VAC's electronic systems, the Client Service Delivery Network (CSDN) and the Federal Health Claims Processing System (FHCPS), do not have the functionality to perform disposition, which leads to information not being managed completely through its life cycle in accordance with legislative and central agency requirements. While this issue poses no immediate security risk to client information, this practice is a clear violation of both privacy and information management laws and policies.

Management Plan:

This is a departmental risk that is not solely related to the WVA Program. At this time, an action plan has been developed that outlines the high level tasks that must be completed in order to address this problem.
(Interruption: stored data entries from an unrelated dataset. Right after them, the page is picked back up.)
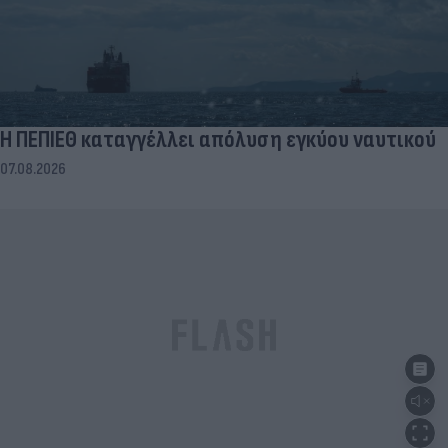
Η ΠΕΠΙΕΘ καταγγέλλει απόλυση εγκύου ναυτικού
07.08.2026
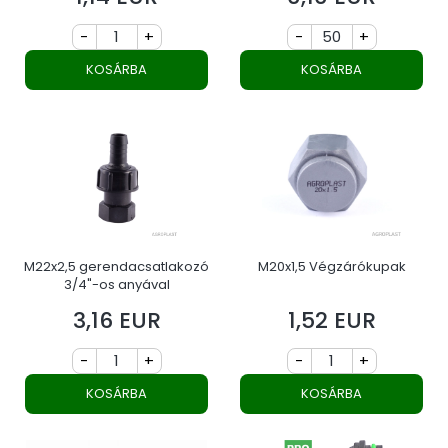
-
+
-
+
KOSÁRBA
KOSÁRBA
M22x2,5 gerendacsatlakozó
M20x1,5 Végzárókupak
3/4"-os anyával
3,16 EUR
1,52 EUR
Ár
Ár
-
+
-
+
KOSÁRBA
KOSÁRBA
Progress against this action plan has been made that includes the establishment of retention periods for VAC client information and the development of a proposal for Information Technology prioritization. To ensure continued progress, VAC will develop a more detailed action plan, including cost estimates, for management consideration and business planning.

Risk #6 - Threat and Risk Assessment (TRA) for Safeguarding Personal Information (Risk Rating: Low)

Issue:

A Threat and Risk Assessment (TRA) has not been completed on the WVA Program, which may lead to sensitive information not being properly identified and protected.

Management Plan:

The use of existing physical office space, previously used processes and existing staff lowers the probability of a security incident/privacy breach. The WVA Program has been in operation for a significant period of time, ensuring that the practices and procedures are well established and understood and ensuring that the privacy of the client is respected. At this time, VAC will accept the risk and monitor the situation. If the situation changes (i.e., processes, systems, etc.), the approach will be re-evaluated.

Conclusion

Although this PIA has identified a number of privacy risks, management plans commensurate with the degree of risk have been developed.